_Tareas del ejercicio_
a – ¿Qué ensayo de Diego S. Garrocho cita el texto sobre Twitter/X?
b – ¿Cómo resumirías en dos oraciones el texto sobre Twitter/X?
c – ¿Podrías prolongar el texto sobre Twitter/X a partir de su última oración?

_Texto de la página_
----

La polarización que se respira en Twitter/X es repugnante. No me borro la cuenta porque es ahí donde me pongo al día de todo; pero, quitando eso, es una red que me desagrada profundamente. No soy original al decir que Twitter me parece un estercolero. O, siendo más preciso, un vestuario después de un partido de fútbol: un lugar que apesta a sudor y testosterona, plagado de tíos que, testículos al viento, hablan de tías, coches y todo tipo de mamarrachadas. Lo peor es que el vestuario tiene una peculiaridad: que se erige en escenario también. Y quienes allí se expresan, en oradores que divulgan ideas putrefactas. Ideas que son aplaudidas y vitoreadas en forma de likes y retuits por parte de una jauría de trogloditas de similares características. Entonces los del vestuario, lejos de corregirse, de moderar su lenguaje y taparse las bolingas con la toalla, deciden seguir escupiendo magufadas y vomitando comentarios homófobos, tránsfobos, machistas y racistas. Tan ricamente.
Y es que esta gentuza, cuando raja de Pedro Sánchez o de la sociedad, no busca arreglar nada, ni mejorar la vida de nadie que no sea exactamente como ellos. Son pura regresión, pura caverna. En sus comentarios no se encuentran propuestas ni matices; solo destrucción. Y tienen a sus tótems: periodistas e intelectuales que les sirven en bandeja argumentos de autoridad en las declaraciones que hacen en podcasts o en programas de televisión. Uno de ellos, el más destacado quizá ahora mismo, es Juan Soto Ivars, un tipo con una postura moderada en todos los sentidos: en el tradicional, porque no se deja arrastrar por ninguno de los dos lados del tablero, ni hunos ni hotros; y, además, es moderado en el sentido que indica Diego S. Garrocho en su ensayo Moderaditos; es decir, alguien que busca el diálogo, ya sea para matizar sus ideas o, directamente, para desprenderse de ellas gracias a la perspectiva del otro. En definitiva, un moderado es un tipo que trata, tan solo, de buscar la verdad. Y eso es Juan Soto Ivars, por mucho que quieran ponerle cuernos y rabo. Aunque muchos quieran ver en él al peor de los fascistas: hunos —los turboprogres— muy enfadados e indignados; y, hotros —los trogloditas, los de la cueva— con chiribitas en los ojos.
Lo he visto recientemente en Twitter; ayer, con una pinza presionándome la nariz, me acerqué a aquel nauseabundo vestuario y encontré que se comentaba un vídeo de Juan Soto Ivars en el que este hablaba de las consecuencias negativas de la “inmigración ilegal”. Entre los comentarios había varios que decían que el periodista estaba cada vez más cerca de unirse a su bando y, directamente, condenar la inmigración, sin apellidos. Mostraban, así, su deseo de ver a un Soto Ivars que abominaba de la inmigración por sistema, sin matices, haciendo una enmienda a la totalidad. Un Soto Ivars convertido en un contumaz xenófobo y en un redomado racista.

----

[Entradas de un conjunto de datos]
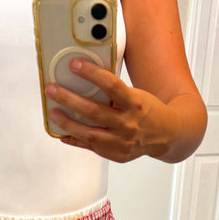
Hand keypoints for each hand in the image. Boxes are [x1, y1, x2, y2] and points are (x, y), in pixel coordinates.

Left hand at [44, 58, 177, 162]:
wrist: (166, 134)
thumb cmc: (147, 111)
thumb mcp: (135, 96)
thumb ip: (113, 92)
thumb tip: (85, 80)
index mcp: (135, 103)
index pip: (111, 85)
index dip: (92, 73)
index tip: (75, 64)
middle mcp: (128, 124)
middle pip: (94, 111)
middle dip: (69, 99)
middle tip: (52, 89)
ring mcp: (122, 142)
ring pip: (89, 133)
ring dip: (67, 122)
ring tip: (53, 113)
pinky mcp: (117, 155)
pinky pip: (91, 148)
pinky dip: (75, 140)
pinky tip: (62, 134)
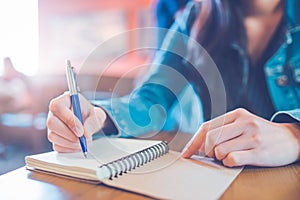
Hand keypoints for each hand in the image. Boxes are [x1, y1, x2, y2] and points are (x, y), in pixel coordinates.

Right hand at [47, 92, 105, 151]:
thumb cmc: (90, 115)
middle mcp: (54, 113)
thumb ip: (93, 122)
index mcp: (63, 100)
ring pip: (53, 136)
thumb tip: (86, 134)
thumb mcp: (96, 115)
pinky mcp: (53, 138)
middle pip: (51, 123)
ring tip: (85, 142)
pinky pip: (57, 146)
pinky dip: (70, 148)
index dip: (68, 119)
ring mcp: (51, 126)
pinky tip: (79, 145)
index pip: (58, 107)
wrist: (89, 122)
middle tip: (82, 139)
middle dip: (69, 134)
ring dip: (71, 142)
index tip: (81, 131)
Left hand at [182, 108, 299, 166]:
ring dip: (219, 158)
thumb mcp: (244, 122)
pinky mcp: (259, 151)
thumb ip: (224, 128)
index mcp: (237, 114)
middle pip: (210, 138)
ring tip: (230, 156)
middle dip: (206, 151)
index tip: (186, 154)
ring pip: (219, 150)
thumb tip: (199, 143)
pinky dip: (229, 163)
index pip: (206, 127)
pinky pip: (232, 159)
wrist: (292, 138)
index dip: (193, 142)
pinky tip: (236, 160)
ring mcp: (252, 136)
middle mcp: (244, 122)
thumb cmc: (261, 132)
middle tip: (213, 155)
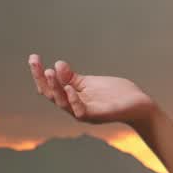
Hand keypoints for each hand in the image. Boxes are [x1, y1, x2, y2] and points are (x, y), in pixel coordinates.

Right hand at [28, 54, 155, 126]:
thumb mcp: (90, 82)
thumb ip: (73, 78)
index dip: (39, 74)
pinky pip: (80, 111)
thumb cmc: (115, 94)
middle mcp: (74, 107)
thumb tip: (57, 64)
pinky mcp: (98, 115)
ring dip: (56, 87)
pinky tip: (70, 88)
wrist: (139, 103)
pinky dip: (73, 100)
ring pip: (63, 103)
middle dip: (42, 79)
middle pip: (51, 95)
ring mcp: (85, 113)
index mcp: (72, 98)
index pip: (50, 88)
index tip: (33, 57)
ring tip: (49, 72)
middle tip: (37, 63)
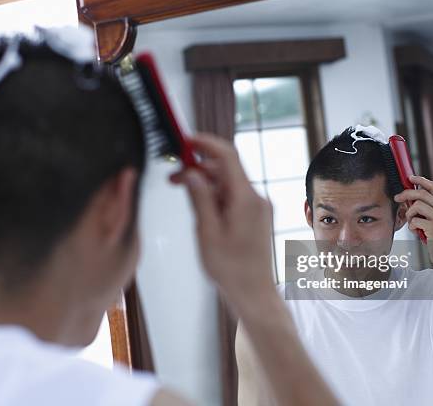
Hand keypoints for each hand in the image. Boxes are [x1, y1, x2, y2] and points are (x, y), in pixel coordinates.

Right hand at [170, 134, 276, 310]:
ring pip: (228, 182)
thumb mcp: (207, 232)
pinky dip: (216, 195)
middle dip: (199, 167)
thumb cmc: (231, 269)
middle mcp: (256, 198)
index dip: (206, 143)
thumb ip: (199, 199)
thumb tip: (191, 173)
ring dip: (206, 183)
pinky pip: (234, 195)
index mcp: (246, 199)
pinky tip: (201, 208)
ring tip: (184, 193)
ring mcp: (258, 207)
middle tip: (174, 176)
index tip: (186, 140)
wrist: (253, 292)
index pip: (228, 156)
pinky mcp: (256, 215)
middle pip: (226, 169)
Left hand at [394, 175, 432, 266]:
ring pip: (417, 205)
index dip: (421, 180)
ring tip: (411, 222)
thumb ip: (427, 209)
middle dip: (406, 194)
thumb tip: (408, 199)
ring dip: (409, 214)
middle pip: (422, 193)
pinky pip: (415, 221)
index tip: (410, 178)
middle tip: (397, 198)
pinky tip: (416, 231)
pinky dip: (411, 226)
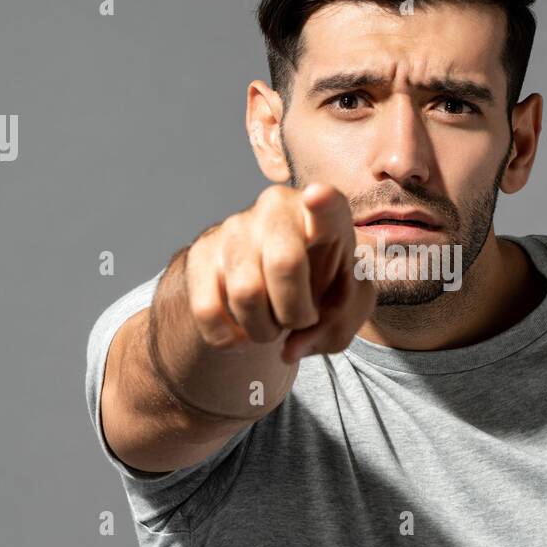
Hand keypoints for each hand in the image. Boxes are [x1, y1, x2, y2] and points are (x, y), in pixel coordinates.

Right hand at [185, 183, 375, 363]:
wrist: (272, 282)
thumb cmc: (322, 286)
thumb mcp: (346, 307)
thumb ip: (337, 326)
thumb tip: (290, 349)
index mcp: (326, 213)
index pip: (327, 204)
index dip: (322, 203)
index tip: (318, 197)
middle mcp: (277, 209)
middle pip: (284, 264)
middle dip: (296, 312)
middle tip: (299, 318)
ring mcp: (235, 227)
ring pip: (246, 294)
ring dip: (263, 330)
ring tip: (271, 321)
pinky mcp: (201, 252)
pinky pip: (207, 310)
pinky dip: (228, 338)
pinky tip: (241, 331)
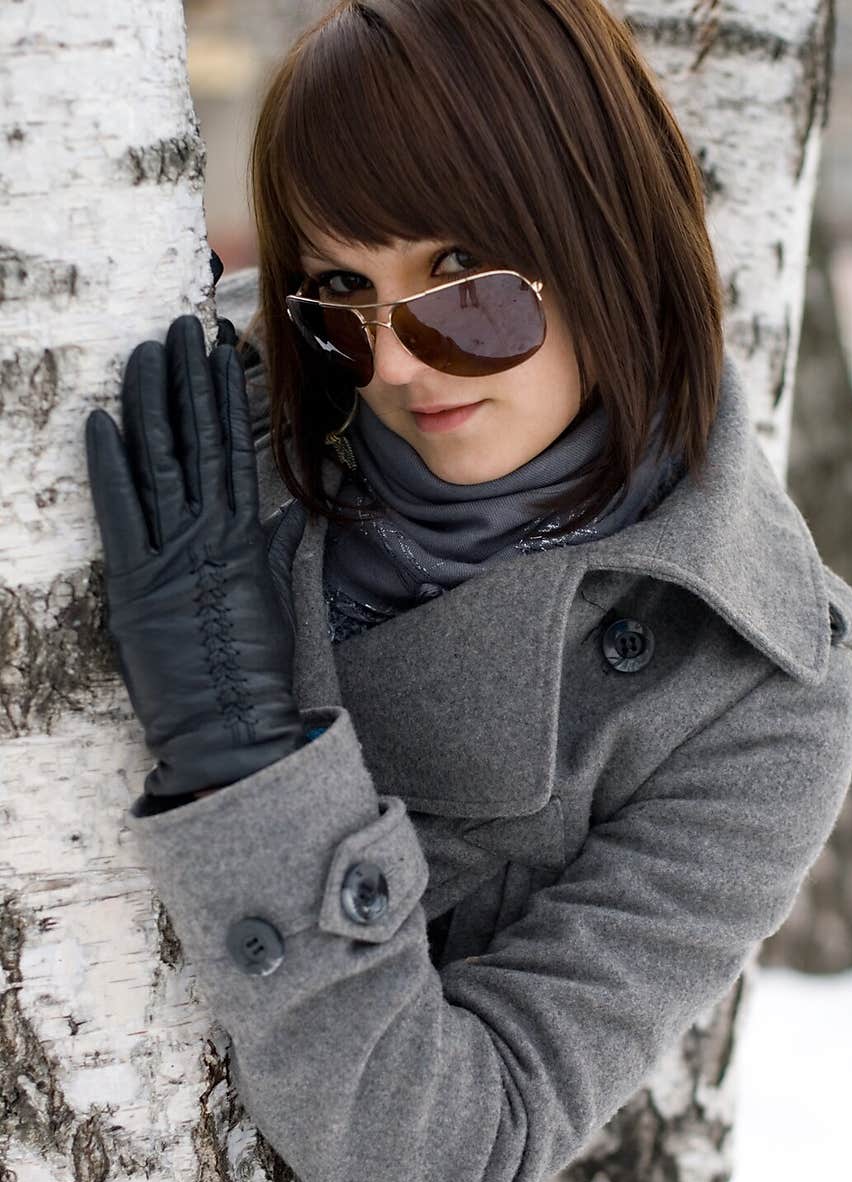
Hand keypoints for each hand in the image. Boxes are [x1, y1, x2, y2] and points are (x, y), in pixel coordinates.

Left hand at [86, 314, 307, 803]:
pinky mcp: (136, 585)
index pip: (232, 451)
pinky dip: (111, 468)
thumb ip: (278, 551)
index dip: (223, 398)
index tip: (218, 354)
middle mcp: (210, 536)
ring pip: (163, 464)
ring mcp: (173, 557)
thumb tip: (292, 514)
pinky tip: (103, 421)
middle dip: (188, 382)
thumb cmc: (254, 671)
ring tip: (147, 353)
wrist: (232, 726)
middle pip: (198, 444)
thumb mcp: (275, 602)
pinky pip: (121, 515)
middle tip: (181, 329)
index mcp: (243, 538)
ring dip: (153, 405)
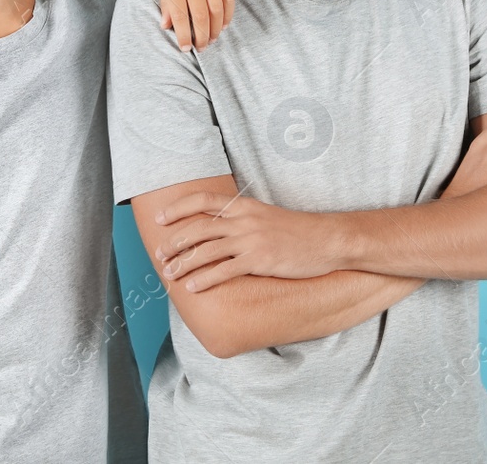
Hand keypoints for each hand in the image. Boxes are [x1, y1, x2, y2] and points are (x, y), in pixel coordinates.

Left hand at [154, 192, 338, 290]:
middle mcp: (244, 220)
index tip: (160, 218)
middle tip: (159, 253)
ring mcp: (251, 241)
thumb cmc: (298, 231)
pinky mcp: (260, 261)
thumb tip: (219, 227)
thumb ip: (243, 218)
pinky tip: (192, 287)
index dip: (178, 207)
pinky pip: (224, 271)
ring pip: (206, 251)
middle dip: (174, 242)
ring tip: (169, 274)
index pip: (203, 200)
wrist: (327, 240)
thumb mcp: (266, 216)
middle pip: (198, 228)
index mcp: (245, 206)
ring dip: (183, 263)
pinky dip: (204, 280)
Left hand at [158, 0, 234, 50]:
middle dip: (202, 37)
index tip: (185, 48)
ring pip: (216, 11)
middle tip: (201, 48)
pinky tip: (223, 25)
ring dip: (215, 29)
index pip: (180, 16)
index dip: (184, 36)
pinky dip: (227, 15)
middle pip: (201, 17)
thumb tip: (166, 26)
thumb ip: (166, 3)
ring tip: (212, 40)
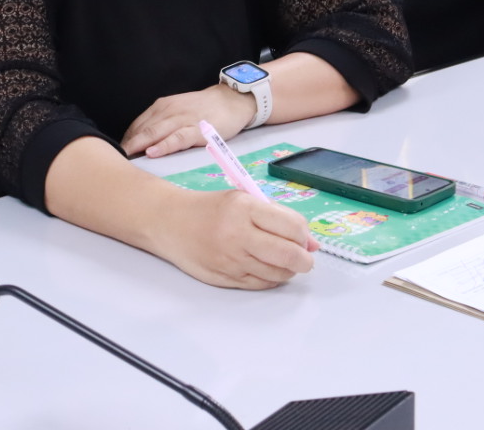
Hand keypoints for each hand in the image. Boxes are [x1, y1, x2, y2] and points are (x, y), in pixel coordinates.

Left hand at [121, 83, 255, 158]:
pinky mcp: (197, 130)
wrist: (232, 100)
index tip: (113, 156)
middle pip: (142, 130)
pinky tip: (153, 153)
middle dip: (126, 145)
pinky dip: (164, 145)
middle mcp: (168, 111)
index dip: (125, 141)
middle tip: (112, 160)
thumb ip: (161, 124)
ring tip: (125, 158)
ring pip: (155, 133)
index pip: (137, 126)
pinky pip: (177, 138)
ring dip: (139, 146)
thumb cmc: (203, 109)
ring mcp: (183, 120)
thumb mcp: (177, 111)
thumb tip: (141, 144)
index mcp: (161, 107)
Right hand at [154, 189, 317, 288]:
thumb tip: (312, 244)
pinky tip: (264, 266)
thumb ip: (279, 218)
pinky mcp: (225, 278)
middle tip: (304, 257)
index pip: (292, 227)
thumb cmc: (211, 209)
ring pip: (278, 274)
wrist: (171, 223)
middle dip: (304, 260)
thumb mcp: (243, 200)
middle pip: (288, 255)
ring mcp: (231, 260)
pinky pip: (261, 284)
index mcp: (244, 208)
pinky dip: (271, 278)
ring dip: (288, 270)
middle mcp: (237, 234)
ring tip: (280, 259)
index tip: (303, 237)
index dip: (304, 235)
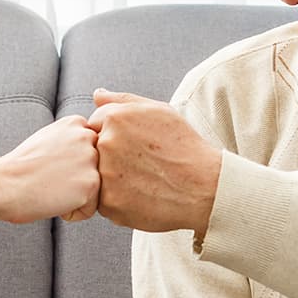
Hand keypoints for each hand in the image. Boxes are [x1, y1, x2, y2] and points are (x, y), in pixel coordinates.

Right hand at [0, 115, 99, 223]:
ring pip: (95, 188)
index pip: (91, 150)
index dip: (71, 165)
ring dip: (76, 196)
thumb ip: (70, 140)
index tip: (50, 166)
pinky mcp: (91, 183)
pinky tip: (53, 202)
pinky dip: (74, 212)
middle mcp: (87, 137)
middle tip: (50, 180)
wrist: (3, 185)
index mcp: (76, 123)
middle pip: (97, 168)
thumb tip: (88, 149)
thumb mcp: (46, 139)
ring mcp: (91, 160)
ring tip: (51, 190)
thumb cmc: (19, 168)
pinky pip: (91, 208)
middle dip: (78, 179)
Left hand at [87, 90, 222, 233]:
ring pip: (96, 176)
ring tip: (142, 180)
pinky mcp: (109, 203)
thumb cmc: (184, 147)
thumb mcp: (159, 111)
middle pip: (93, 151)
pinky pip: (103, 201)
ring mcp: (106, 174)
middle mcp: (106, 143)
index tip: (133, 146)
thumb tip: (96, 95)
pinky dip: (118, 200)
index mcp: (115, 118)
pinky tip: (141, 195)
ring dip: (112, 179)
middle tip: (139, 165)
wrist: (204, 187)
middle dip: (111, 157)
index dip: (113, 136)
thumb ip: (122, 100)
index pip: (94, 125)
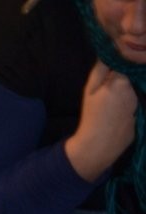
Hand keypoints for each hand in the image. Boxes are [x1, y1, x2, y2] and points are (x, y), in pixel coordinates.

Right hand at [66, 61, 137, 180]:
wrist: (99, 145)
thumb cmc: (92, 116)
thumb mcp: (90, 91)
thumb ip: (100, 70)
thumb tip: (109, 53)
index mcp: (121, 81)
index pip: (125, 63)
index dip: (119, 63)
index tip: (112, 68)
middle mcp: (135, 88)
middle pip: (132, 75)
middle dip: (124, 78)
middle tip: (109, 90)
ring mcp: (141, 101)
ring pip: (135, 88)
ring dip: (128, 90)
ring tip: (113, 103)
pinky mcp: (143, 111)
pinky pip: (138, 100)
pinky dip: (131, 102)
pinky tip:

----

_Respuestas de las tareas_
a – Moderaditos.

b – El texto compara Twitter/X con un vestuario maloliente donde se difunden y se aplauden comentarios homófobos, tránsfobos, machistas y racistas, y presenta a Juan Soto Ivars como un moderado que solo busca la verdad, aunque muchos quieran ver en él al peor de los fascistas. Después relata que, en los comentarios a un vídeo suyo sobre las consecuencias negativas de la «inmigración ilegal», varios usuarios expresaban su deseo de verlo condenar la inmigración sin matices.

c –
Y echo mucho en falta que quienes alzan la voz en la esfera pública para criticar la corrupción del Gobierno, las leyes o los excesos en general del wokerío ataquen con la misma contundencia a estos monstruitos a los que, sin saberlo, están alimentando con suculentas viandas. Soto Ivars acaba de publicar un libro en el que critica los daños colaterales que ha causado la ley de violencia de género; una ley que, según él, no habría que derogar, pero que convendría modificar para reducir esos efectos adversos que están destrozando la vida de muchas personas, tanto hombres como mujeres. Y, casualmente, él está haciendo exactamente lo mismo que critica de esa ley; y es que sus bienintencionados argumentos están generando también daños colaterales: una caverna que se aprovecha de los resultados de sus investigaciones para justificar sus ideas misóginas y reaccionarias. Lo que contribuye a que se envalentonen y expongan a ojos de todos la basura que hay en sus mentes. Enrareciéndolo todo, radicalizando más su polo; porque, a base de mostrarse una y otra vez, lo que era execrable empieza a volverse, poco a poco, tolerable.
Así que, como deseo para este año 2026, pienso que no estaría mal, opinadores, hacerle saber a esa gente que se puede criticar una idea o una ley sin que eso implique justificar sus atávicos apriorismos. Hay que dejarles claro que no los queremos, que mejor que se queden ahí, en su cueva, chapoteando en su ciénaga de prejuicios, traumas y odio. Hay que condenarlos al ostracismo, hacerles ver que están solos y que, a estas alturas de la película, no podemos hacer ya concesiones de ese tipo. Quién sabe, puede que así se den cuenta de que la sociedad los desprecia, y se decidan a abandonar —al fin— su gruta.